Mutation Identification in Model Organism Genomes using Desktop PCs
MiModD is a comprehensive software package developed in our lab for the mapping, identification and annotation of phenotypic mutations in model organisms from whole-genome sequencing (WGS) data. MiModD was designed specifically to enable biologists/geneticists with limited bioinformatical knowledge to analyze genome-wide sequencing data of their preferred organism on standard desktop computers.
The software supports:
- – short-reads alignment from different input formats (fastq and gzipped fastq, SAM, BAM)
- – conversion between input formats and annotation with run metadata
- – variant calling (SNPs and indels)
- – variant post-processing, including filtering and annotation
- – deletion calling (currently only for paired-end data)

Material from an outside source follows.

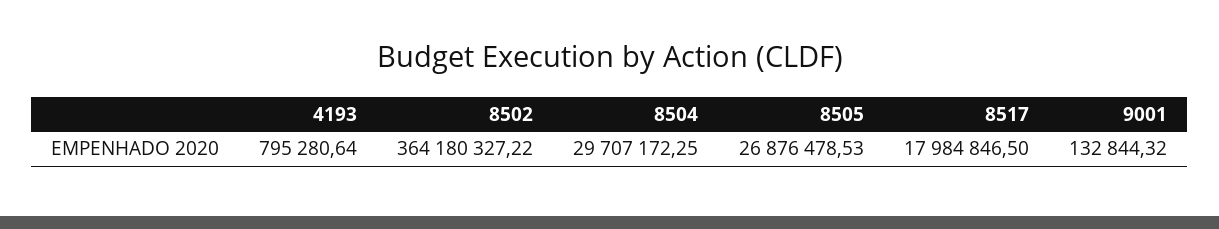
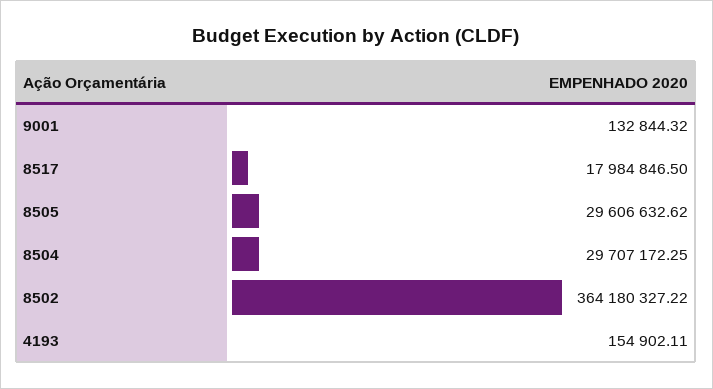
4193: 795280.64 -> 154902.11
8505: 26876478.53 -> 29606632.62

- – linkage analysis support for several different mutation mapping schemes
- – publication-quality plots of linkage data (similar to the output produced by the earlier, but now unmaintained CloudMap suite of tools)

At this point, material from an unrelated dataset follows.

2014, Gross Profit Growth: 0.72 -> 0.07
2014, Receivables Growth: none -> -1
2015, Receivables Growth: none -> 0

MiModD is free and open-source (released under GPLv3) and runs under Linux and macOS (10.9 through 10.13) with minimal software requirements.

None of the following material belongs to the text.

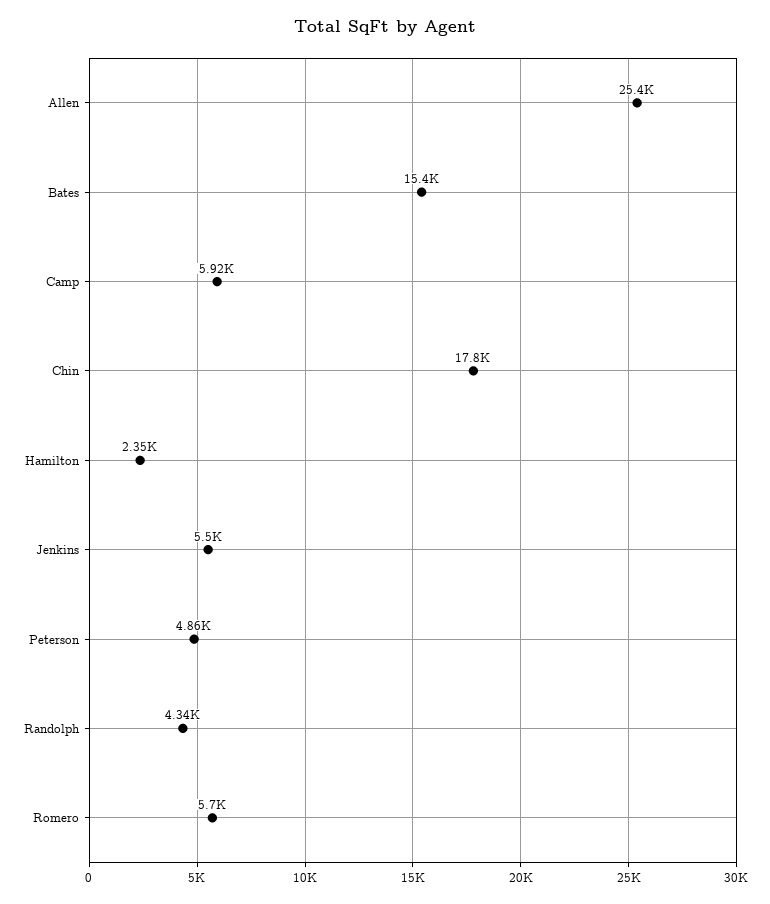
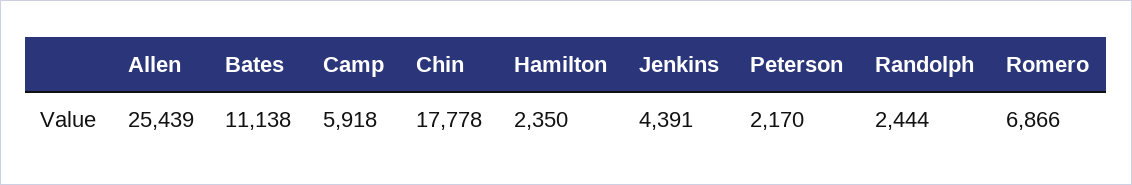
Bates: 15400 -> 11138
Jenkins: 5500 -> 4391
Peterson: 4860 -> 2170
Randolph: 4340 -> 2444
Romero: 5700 -> 6866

As a standalone package it can be used from the command line, but can also be integrated seamlessly and easily into any local installation of a Galaxy bioinformatics server providing a graphical user interface, database management of results and simple composition of analysis steps into workflows.
Alternatively, MiModD is also available through several public Galaxy servers.
Detailed information on installation, usage and hardware requirements can be found in the user guide. If you have questions that are not answered there, we will be happy to assist you.
The package source code, example datasets and other downloads are available from the project’s homepage at sourceforge.